立ち位置に関しては普段のトレーニングから声を掛けていますが、それが今日の試合では相手の守備の仕方との兼ね合いで“ジャスト”だったのだと思います。そこにボールが入って、失うか失わないかは非常に大きなポイントになるのですが、今日はタイミング良くボールが収まったこともあり、タイミング良くサポートできた場面が多々ありました。幅を取っている分、後半途中からは相手もやりづらそうに見え、我々が主導権を取れたと思います。ただ、それによって最後のフィニッシュや前向きのサポートが増えているかが重要で、そこはもっと詰めなければいけないと思います。
Q.河本選手が2戦連続で得点を決めてくれました。
神戸では、京都の和田監督の下でずっとプレーしていたので、恩返しをしたのでないかと思います。私は2012年に彼が大宮にいたときから、また対戦相手として見ていたときから、非常に安定してプレーできるということや、空中戦では絶対的なものを持っていることは分かっていますので、“普通に”プレーしてくれていると思います。厄介な守備ができる選手というよりは、とにかく落ち着いてプレーできる選手ですので、彼ならやってくれると思っています。菊地キャプテンもそうですが、高さでは本当にJ1クラスです。あそこでヘディングを決めることは、そう簡単にできることではないですし、技術的にも高いと思います。クロスを上げた渡部選手も、非常にいいタイミングと高さだったため、ああいったゴールが生まれたと思います。
Q.交代の意図を教えてください。
富山選手は何回もランニングをしてプレッシャーを掛けてくれていました。それを彼ができなくなったときに相手に攻められていたので、交代のタイミングは考えていましたが、彼のところでチャンスになってもいました。交代は、ランニングしてシュートを打てなかったときに判断しました。

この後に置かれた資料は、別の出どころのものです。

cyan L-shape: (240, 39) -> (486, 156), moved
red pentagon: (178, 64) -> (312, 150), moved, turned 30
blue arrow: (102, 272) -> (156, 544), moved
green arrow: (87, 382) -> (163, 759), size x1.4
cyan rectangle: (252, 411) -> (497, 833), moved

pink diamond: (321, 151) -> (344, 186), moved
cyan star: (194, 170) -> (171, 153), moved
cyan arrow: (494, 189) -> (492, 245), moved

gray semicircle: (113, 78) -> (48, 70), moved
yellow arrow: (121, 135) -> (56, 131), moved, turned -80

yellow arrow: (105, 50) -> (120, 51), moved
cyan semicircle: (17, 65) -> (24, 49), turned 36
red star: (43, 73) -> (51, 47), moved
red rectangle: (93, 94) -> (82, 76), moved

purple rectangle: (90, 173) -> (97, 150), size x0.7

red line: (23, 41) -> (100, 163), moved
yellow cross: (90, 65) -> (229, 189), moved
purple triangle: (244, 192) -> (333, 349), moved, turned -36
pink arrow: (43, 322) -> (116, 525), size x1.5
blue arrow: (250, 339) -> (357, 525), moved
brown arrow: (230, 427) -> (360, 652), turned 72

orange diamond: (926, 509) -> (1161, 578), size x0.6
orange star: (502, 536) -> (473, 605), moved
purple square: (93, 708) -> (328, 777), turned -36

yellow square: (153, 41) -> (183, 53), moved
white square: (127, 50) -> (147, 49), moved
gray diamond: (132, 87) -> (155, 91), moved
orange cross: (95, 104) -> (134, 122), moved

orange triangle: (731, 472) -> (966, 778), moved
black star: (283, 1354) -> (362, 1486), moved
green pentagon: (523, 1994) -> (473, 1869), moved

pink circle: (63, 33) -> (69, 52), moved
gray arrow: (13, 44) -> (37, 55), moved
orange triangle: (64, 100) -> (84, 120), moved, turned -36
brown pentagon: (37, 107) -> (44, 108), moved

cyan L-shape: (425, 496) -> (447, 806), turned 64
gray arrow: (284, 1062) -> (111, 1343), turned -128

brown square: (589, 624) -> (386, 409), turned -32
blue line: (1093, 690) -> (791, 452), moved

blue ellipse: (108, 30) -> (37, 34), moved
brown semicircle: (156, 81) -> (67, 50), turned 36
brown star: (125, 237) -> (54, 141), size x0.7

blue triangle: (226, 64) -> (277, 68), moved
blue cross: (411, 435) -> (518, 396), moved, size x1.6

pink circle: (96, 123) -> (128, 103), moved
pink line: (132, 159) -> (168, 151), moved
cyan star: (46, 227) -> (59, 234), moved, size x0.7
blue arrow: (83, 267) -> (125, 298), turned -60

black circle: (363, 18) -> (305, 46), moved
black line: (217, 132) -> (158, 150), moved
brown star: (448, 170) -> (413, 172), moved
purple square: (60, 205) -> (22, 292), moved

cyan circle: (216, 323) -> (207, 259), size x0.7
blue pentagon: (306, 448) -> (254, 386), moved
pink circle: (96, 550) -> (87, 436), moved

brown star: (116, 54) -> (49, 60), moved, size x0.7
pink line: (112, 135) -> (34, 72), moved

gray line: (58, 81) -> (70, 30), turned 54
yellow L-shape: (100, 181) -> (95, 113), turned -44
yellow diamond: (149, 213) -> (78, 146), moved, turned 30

渡邉選手を入れたのは、あそこにスペースがあると分かっていましたし、今日は流れの中で渡部選手のオーバーラップもあると思っていました。大剛はクロスがすごくいいですから、清水(慎太郎)選手も中にいますし、あそこから外に持っていくのではなく、中央から上げる場面があれば相手も嫌だろうと考えました。そこでセカンドボールを拾えればチャンスも生まれてきます。パスが横に流れて・流れてから大輔のクロスでは、クロスを上げるときには中で相手に待たれてしまうので、その前の段階で上げられればと思っていました。
交代の時間帯については、拮抗しているというよりは同点だったので、誰をどう動かして、どういう攻撃をしたいかと考えていました。ボランチにより前へ出る選手を入れるか、また、久しぶりの試合だった渡部選手のコンディションも考えながらでした。播戸選手は突っ込める選手ですので、クロスが上がってきていましたし、チャンスができつつあったから投入しました。